Saturday, December 19, 2009

This week I listened to

"Dreamland: Contemporary choral riches from the Hyperion catalogue"
Various choirs
Hyperion


This is a cheap sampler I came across by accident on the Hyperion web site (download for only 3 quid), which gave me a chance to check out some composers I wasn't familiar with. Everything's great, here, as you'd expect from any well-chosen Hyperion sampler, and I must definitely explore this repertoire further. Highlights included Morten Lauridsen's chant-inflected "Ave, dulcissima Maria" and the "angel calls" that open Rihards Dubra's "Stetit Angelus".

"Midsummer Night"
Kate Royal; Orchestra of English National Opera/Edward Gardner
EMI


Much as I tend to rely on the various magazines and online sources for advice on what to spend my money on, I know by now that many of the albums that turn out to be my favourites aren't ones that the critics raved about. This one's a good example; reviews were good or better, but it just didn't seem to stand out, at least in the sources I go to. Fr'instance, BBC Music Mag's Michael Scott Rohan called it "something of a mixed bag, often impressive but never quite as overwhelming as it should be". Anyway, I got it, and I'm very glad I got it. Of course, I'm a repertoire person rather than a performer person, and there were several unfamiliar pieces here, all - yes - impressive. If I get round to a final reckoning of my best of the year, this one will be in there.
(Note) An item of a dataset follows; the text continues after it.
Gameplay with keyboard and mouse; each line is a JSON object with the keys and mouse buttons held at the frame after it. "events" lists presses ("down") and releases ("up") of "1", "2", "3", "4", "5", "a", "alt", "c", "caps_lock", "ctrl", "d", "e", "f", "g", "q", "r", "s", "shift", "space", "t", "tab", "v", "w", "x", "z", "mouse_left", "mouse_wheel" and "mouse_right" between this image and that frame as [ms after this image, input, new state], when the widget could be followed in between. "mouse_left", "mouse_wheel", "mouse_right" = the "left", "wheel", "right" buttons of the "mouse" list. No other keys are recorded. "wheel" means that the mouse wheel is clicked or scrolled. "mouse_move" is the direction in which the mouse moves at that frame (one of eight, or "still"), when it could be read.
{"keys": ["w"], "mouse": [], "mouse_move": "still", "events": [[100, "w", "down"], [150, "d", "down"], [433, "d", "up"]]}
Frolov: Works for violin and piano
Nicolas Koeckert; Rudolf Joachim Koeckert; Kristina Miller
Naxos


Talk about not judging a CD by its cover. I knew what I was getting, but what would you think? The cover's got a generic and not especially lovely photo of some church; the composer is Igor Alexandrovich Frolov (b. 1937), and the contents are listed as Concert Fantasy; Divertissement; Romance; Spanish Fantasy. Well, the name and date indicate an obscure member of the generation of Russian composers that includes Gubaidulina and Schnittke, but the titles of the works might make you wonder if the date was a typo and Frolov was actually a contemporary of the "Mighty Handful" a century beforehand. Well, either way, you probably wouldn't be expecting to hear an arrangement of Jerome Kern's "Smoke gets in your eyes", but that's the sort of album this is. The Concert Fantasy is on Themes from Porgy and Bess; there's also a version of a Scott Joplin rag, and various other jazzy shenanigans. The Divertissement starts off like Bach but soon begins to swing. It's a fun album of light music, in short, and one that deserves a wider audience than just the classical nerds who browse alphabetically through the Naxos display looking for curiosities. Naxos's art director needs a beating.

Smetana: Orchestral works
Janacek Philharmonic Orchestra/Theodore Kuchar
Brilliant


This is a 3-disc set; the one I listened to this week was disc 2, which has the three big symphonic poems Wallenstein's Camp, Hakon Jarl, and Richard III, plus bits of The Bartered Bride as well as three other short pieces - the overture to the puppet-play Doktor Faust and two polkas called The Peasant Woman and To our Girls. Fanfare's much-missed reviewer/nutjob Lynn René Bayley persuaded me to buy it: "This is a recording of very high worth by a conductor of genius". It's certainly a vivid and exciting set (disc 1 is an excellent Ma vlast), and I agree with her enthusiasm for Hakon Jarl in particular.